BEGIN AVAILABLE DATA

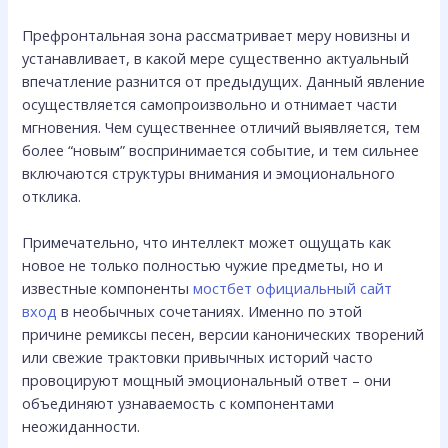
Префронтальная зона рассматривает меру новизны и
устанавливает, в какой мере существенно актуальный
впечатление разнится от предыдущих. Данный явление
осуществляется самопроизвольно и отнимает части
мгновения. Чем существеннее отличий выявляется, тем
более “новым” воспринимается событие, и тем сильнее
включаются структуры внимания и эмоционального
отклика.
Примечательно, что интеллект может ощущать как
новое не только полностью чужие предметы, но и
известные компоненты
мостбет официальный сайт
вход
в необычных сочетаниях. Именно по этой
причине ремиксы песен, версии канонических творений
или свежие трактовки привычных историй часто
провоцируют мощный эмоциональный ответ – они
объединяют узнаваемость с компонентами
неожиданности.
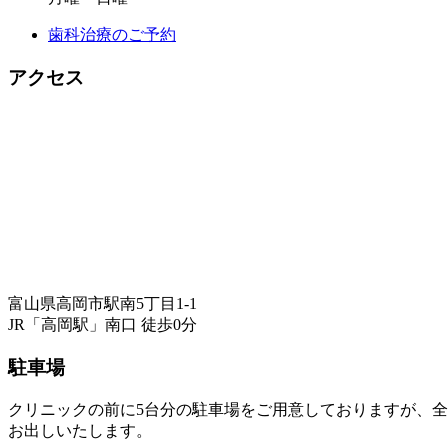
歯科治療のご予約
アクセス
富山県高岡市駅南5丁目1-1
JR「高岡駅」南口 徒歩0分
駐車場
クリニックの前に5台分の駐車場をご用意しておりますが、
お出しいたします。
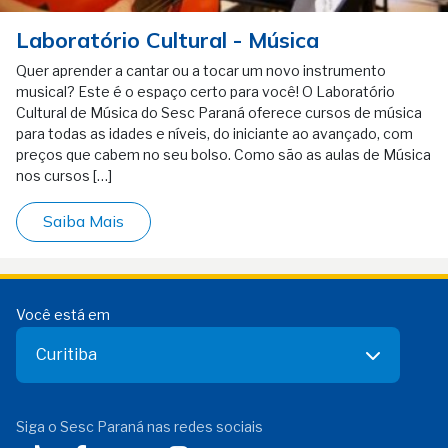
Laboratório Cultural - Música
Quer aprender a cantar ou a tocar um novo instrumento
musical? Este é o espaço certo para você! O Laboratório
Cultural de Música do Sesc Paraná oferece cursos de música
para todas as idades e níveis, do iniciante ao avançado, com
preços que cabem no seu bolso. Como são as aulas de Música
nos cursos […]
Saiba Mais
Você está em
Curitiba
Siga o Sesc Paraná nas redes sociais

END AVAILABLE DATA

**WHAT THE TASK REQUIRES**
Reproduce the lines from the one containing "Laboratório Cultural - Música" through the end of the data, inclusive, with "Curitiba" swapped for "Londrina" and everything else left unchanged.

**RESPONSE AREA**
Laboratório Cultural - Música
Quer aprender a cantar ou a tocar um novo instrumento
musical? Este é o espaço certo para você! O Laboratório
Cultural de Música do Sesc Paraná oferece cursos de música
para todas as idades e níveis, do iniciante ao avançado, com
preços que cabem no seu bolso. Como são as aulas de Música
nos cursos […]
Saiba Mais
Você está em
Londrina
Siga o Sesc Paraná nas redes sociais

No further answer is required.